Re: [openstack-dev] [Heat] RPC API versioning

2015-08-06 Thread Zane Bitter

On 06/08/15 08:20, Grasza, Grzegorz wrote:




-Original Message-
From: Zane Bitter [mailto:zbit...@redhat.com]
Sent: Thursday, 6 August, 2015 2:57
To: OpenStack Development Mailing List
Subject: [openstack-dev] [Heat] RPC API versioning

We've been talking about this since before summit without much consensus.
I think a large part of the problem is that very few people have deep
knowledge of both Heat and Versioned Objects. However, I think we are at a
point where we should be able to settle on an approach at least for the API<-

engine RPC interface. I've been talking to Dan Smith about the Nova team's

plan for upgrades, which goes something like this:

* Specify a max RPC API version in the config file
* In the RPC client lib, add code to handle versions as far back as the previous
release
* The operator rolls out the updated code, keeping the existing config file
with the pin to the previous release's RPC version
* Once all services are upgraded, the operator rolls out a new config file
shifting the pin
* The backwards compat code to handle release N-1 is removed in the N+1
release

This is, I believe, sufficient to solve our entire problem.
Specifically, we have no need for an indirection API that rebroadcasts
messages that are too new (since that can't happen with pinning) and no
need for Versioned Objects in the RPC layer. (Versioned objects for the DB
are still critical, and we are very much better off for all the hard work that
Michal and others have put into them. Thanks!)
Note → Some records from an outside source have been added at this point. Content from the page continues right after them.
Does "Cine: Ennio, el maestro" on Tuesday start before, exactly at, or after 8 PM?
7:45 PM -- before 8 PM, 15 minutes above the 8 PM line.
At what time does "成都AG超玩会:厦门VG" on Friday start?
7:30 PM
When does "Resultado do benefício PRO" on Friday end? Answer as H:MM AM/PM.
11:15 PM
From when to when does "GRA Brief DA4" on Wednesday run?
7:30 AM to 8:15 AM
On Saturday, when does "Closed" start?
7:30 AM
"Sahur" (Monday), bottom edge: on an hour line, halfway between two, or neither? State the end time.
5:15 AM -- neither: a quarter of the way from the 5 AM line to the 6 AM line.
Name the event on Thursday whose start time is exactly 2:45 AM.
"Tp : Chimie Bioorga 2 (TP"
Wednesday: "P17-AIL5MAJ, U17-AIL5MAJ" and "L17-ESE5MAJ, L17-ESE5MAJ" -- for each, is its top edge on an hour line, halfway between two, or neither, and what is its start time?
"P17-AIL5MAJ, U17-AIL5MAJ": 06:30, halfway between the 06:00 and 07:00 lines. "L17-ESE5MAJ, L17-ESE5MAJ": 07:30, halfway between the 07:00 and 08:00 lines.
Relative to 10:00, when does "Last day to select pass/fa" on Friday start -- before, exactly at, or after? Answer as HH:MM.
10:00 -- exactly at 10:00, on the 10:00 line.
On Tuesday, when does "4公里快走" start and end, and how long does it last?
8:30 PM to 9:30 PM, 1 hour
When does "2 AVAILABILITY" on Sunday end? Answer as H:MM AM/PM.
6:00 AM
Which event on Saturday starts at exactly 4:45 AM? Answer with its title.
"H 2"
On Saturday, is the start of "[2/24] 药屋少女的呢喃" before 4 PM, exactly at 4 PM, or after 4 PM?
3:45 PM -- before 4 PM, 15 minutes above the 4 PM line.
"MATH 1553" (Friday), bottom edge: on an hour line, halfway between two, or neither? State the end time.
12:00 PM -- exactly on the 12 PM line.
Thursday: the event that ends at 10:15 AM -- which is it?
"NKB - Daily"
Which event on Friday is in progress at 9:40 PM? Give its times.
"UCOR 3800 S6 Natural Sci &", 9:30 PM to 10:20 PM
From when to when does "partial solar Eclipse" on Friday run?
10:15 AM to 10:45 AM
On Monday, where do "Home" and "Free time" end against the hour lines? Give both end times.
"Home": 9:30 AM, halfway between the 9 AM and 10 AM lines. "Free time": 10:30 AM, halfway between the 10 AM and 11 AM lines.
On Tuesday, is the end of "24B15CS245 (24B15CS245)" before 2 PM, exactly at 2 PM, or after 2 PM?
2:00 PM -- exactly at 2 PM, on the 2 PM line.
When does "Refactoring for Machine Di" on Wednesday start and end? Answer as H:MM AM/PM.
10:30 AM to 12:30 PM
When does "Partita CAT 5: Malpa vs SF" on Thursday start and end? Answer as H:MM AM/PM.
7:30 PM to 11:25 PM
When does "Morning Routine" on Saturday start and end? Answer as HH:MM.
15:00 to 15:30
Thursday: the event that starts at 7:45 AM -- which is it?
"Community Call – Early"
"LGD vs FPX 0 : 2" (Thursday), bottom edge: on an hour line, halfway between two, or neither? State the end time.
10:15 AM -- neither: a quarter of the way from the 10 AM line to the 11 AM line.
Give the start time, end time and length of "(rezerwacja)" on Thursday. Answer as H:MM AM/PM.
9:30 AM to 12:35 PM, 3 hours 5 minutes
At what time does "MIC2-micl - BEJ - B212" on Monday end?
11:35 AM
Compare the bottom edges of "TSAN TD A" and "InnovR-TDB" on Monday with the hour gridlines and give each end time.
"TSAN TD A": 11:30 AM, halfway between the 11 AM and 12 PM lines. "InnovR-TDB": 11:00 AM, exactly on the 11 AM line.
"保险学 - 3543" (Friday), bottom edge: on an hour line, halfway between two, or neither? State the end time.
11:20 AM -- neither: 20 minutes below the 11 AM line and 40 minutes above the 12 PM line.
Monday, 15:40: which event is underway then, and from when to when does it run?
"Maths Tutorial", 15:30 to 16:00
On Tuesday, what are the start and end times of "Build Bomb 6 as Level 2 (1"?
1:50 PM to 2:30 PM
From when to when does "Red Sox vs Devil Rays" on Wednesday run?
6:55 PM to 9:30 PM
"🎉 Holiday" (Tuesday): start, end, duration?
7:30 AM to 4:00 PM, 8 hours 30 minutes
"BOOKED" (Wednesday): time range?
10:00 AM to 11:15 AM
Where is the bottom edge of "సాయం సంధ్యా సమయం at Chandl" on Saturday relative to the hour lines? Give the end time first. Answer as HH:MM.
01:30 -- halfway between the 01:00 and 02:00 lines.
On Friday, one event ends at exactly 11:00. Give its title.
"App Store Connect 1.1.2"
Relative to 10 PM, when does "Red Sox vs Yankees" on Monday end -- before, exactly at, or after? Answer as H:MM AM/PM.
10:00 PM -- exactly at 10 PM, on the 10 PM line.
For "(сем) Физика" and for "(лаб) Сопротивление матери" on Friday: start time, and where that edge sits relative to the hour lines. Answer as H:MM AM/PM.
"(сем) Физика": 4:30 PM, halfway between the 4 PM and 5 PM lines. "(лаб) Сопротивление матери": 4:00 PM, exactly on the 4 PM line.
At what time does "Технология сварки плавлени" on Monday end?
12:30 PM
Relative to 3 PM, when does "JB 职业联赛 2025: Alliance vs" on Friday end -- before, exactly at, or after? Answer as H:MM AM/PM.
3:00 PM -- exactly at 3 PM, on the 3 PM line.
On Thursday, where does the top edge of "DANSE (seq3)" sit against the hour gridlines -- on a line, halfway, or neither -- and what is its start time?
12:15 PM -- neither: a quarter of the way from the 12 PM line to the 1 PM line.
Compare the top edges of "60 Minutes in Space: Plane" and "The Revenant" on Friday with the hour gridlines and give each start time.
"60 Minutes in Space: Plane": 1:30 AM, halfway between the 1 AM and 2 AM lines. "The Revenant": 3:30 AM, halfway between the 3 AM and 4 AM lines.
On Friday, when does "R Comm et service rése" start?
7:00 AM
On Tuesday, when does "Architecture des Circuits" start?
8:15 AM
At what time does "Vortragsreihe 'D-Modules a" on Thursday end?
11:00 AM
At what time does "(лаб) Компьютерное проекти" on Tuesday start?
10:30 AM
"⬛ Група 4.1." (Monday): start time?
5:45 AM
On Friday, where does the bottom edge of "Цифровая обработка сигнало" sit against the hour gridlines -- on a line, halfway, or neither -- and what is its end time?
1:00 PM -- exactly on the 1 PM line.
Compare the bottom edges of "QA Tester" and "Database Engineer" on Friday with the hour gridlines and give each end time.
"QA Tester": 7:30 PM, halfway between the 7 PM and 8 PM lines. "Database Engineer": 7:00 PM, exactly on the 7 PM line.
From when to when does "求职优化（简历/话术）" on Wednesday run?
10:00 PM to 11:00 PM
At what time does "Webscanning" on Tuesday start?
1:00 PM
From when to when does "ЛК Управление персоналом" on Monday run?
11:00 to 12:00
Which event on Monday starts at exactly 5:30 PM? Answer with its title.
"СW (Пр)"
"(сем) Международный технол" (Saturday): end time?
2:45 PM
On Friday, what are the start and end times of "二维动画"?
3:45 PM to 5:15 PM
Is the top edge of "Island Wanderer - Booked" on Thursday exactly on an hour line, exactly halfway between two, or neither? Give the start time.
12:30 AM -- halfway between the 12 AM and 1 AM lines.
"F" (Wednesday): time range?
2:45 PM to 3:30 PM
What is the use of versioned objects outside of RPC?
I've written some documentation for Oslo VO and helped in introducing them in 
Heat.
As I understand it, the only use cases for VO are
* to serialize objects to dicts with version information when they are sent 
over RPC
* handle version dependent code inside the objects (instead of scattering it 
around the codebase)


This is what we currently have them for AIUI - so that we can do updates 
to the DB schema without downtime. The VO abstracts the 
version-dependent parts in a single place, so the rest of the code can 
continue to work even with an old DB schema. This means that we can roll 
out new code and only update the schema once it is all running.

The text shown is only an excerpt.